Australians have suffered a dramatic loss of confidence in the ability of the United States to manage international affairs. The first survey of attitudes by a center set up by the Howard government to improve relations, finds a significant deterioration in the way Australians feel towards the U.S. due largely to the Iraq War. From Sydney, Phil Mercer reports.
This is the most detailed survey ever undertaken of Australian attitudes towards the United States.
It was carried out by the U.S. Studies Center at the University of Sydney, which was set up by the Australian government to enhance understanding with the United States.
The study sought the opinions of 1,200 Australians and found that the Iraq War has severely dented their confidence in the U.S.
Support for President George W. Bush has also hit rock bottom. His popularity here has shrunk to an all-time low.
Asked to name something they disliked about the United States, the most common response was the President himself.
Professor Murray Goot from the University of Sydney says the survey shows America's reputation has been damaged.
"The proportion of people thinking the U.S. can deal well with international problems has really dropped from 66 percent before the war to 37 percent," he said. "Those are the sort of measures we're looking at and it's because of the Iraq War and because of President Bush. President Bush's popularity is - whichever way we measured it - it's barely above 25 percent."

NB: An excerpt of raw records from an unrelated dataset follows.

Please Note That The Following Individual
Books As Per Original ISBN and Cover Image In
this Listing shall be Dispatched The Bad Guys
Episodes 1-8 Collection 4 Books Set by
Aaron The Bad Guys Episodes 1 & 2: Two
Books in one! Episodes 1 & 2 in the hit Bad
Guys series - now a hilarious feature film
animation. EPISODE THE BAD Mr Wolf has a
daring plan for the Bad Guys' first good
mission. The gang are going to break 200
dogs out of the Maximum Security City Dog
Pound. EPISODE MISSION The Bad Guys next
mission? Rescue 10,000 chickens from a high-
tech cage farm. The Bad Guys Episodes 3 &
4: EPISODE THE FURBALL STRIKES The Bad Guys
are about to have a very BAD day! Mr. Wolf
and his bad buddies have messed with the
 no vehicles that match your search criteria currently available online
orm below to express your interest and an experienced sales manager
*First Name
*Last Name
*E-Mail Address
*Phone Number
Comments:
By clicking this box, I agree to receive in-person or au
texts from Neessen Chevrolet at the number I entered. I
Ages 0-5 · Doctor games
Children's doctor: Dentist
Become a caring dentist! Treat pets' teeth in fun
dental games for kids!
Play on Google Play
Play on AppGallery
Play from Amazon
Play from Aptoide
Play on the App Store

Almost three-quarters of respondents believe Australia's involvement in the war on terror has made their country more of a target for extremists.
Many Australians believe that close military ties to Washington are important for their long-term security, but consider the wars in Iraq and Afghanistan unnecessary.

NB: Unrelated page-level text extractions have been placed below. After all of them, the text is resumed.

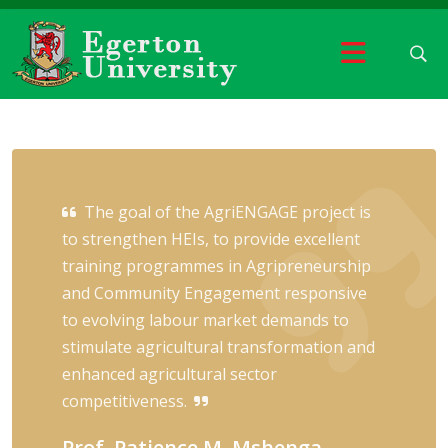
The goal of the AgriENGAGE project is
to strengthen HEIs, to provide excellent
training programmes in Agripreneurship
and Community Engagement responsive
to evolving labour market demands to
stimulate agricultural transformation and
enhanced agricultural sector
competitiveness.
Prof. Patience M. Mshenga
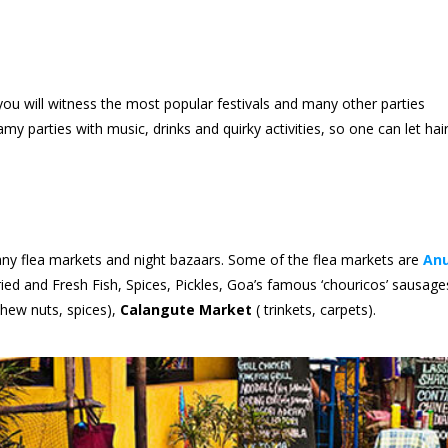
ou will witness the most popular festivals and many other parties
 parties with music, drinks and quirky activities, so one can let hai
 many flea markets and night bazaars. Some of the flea markets are
An
ied and Fresh Fish, Spices, Pickles, Goa’s famous ‘chouricos’ sausage
hew nuts, spices),
Calangute Market
( trinkets, carpets).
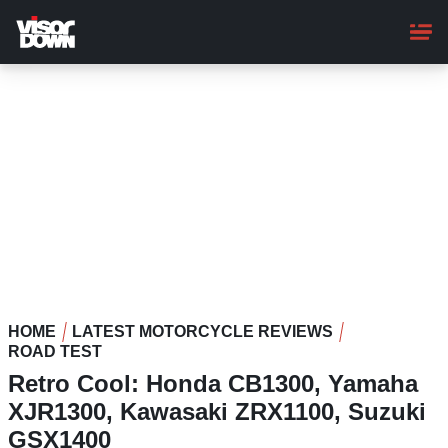
Skip
to
main
content
HOME
LATEST MOTORCYCLE REVIEWS
ROAD TEST
Retro Cool: Honda CB1300, Yamaha
XJR1300, Kawasaki ZRX1100, Suzuki
GSX1400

Half of those questioned disapproved of the U.S.-led campaign in Afghanistan.
A large number of those surveyed also believed the threat of Islamic fundamentalism has been exaggerated and that climate change is a more pressing issue.
Many of these views are at odds with those of Prime Minister John Howard, ahead of elections in which his opponent, Kevin Rudd, promises to bring combat troops home from Iraq but not Afghanistan.
Australia and the United States agreed a formal security treaty in the 1950's, which is still in force.